Problem:
Set out the records, from the first line through the line holding "Reading right to", inclusive, as a Markdown table with columns Row and Text, numbering each row and leaving out blank lines.

****************

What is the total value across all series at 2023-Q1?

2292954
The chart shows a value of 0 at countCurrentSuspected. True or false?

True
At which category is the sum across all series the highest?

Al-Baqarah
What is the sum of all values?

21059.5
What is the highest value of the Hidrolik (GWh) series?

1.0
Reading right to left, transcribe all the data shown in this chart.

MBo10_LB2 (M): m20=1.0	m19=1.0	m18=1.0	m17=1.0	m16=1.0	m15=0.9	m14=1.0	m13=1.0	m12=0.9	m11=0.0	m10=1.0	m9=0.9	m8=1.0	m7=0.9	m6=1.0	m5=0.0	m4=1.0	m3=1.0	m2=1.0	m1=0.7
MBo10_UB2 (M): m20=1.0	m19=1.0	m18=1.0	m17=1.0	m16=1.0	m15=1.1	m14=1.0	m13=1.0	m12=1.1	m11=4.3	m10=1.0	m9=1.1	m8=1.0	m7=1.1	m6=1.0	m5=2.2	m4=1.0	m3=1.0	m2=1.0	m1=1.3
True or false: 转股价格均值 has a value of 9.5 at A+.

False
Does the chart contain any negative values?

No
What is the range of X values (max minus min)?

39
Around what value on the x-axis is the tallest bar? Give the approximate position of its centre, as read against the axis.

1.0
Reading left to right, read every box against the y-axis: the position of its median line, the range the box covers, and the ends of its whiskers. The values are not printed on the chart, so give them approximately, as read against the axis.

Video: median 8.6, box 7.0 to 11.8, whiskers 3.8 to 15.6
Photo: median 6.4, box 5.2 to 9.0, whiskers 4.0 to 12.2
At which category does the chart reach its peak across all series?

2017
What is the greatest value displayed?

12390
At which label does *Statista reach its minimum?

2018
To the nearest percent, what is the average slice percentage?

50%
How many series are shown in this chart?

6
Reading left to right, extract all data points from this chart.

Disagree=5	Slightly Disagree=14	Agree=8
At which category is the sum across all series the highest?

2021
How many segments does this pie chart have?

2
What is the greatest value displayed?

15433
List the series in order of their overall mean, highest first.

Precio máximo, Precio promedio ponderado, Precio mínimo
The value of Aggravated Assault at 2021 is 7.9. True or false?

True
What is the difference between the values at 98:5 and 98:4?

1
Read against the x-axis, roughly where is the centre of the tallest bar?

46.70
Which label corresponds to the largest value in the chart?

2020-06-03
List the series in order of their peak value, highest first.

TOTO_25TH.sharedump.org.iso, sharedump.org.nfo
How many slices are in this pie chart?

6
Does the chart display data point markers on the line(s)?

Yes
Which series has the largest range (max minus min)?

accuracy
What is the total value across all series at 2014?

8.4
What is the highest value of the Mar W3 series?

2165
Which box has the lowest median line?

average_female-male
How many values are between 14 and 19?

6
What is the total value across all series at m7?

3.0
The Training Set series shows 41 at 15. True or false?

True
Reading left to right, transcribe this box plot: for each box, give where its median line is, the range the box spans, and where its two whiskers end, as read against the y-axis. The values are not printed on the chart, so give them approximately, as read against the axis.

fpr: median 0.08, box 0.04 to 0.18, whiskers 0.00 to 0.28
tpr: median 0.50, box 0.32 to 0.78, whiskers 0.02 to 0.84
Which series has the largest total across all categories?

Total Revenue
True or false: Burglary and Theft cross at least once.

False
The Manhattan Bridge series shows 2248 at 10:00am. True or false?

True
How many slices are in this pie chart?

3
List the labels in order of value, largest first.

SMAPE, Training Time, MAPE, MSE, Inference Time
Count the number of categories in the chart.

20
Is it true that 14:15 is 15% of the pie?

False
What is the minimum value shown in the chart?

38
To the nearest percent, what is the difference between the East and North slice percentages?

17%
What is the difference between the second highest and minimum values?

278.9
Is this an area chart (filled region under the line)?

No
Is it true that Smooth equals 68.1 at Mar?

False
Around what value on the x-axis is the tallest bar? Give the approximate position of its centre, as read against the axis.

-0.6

****************

Task response:
| Row | Text |
|---|---|
| 1 | What is the total value across all series at 2023-Q1? |
| 2 | 2292954 |
| 3 | The chart shows a value of 0 at countCurrentSuspected. True or false? |
| 4 | True |
| 5 | At which category is the sum across all series the highest? |
| 6 | Al-Baqarah |
| 7 | What is the sum of all values? |
| 8 | 21059.5 |
| 9 | What is the highest value of the Hidrolik (GWh) series? |
| 10 | 1.0 |
| 11 | Reading right to left, transcribe all the data shown in this chart. |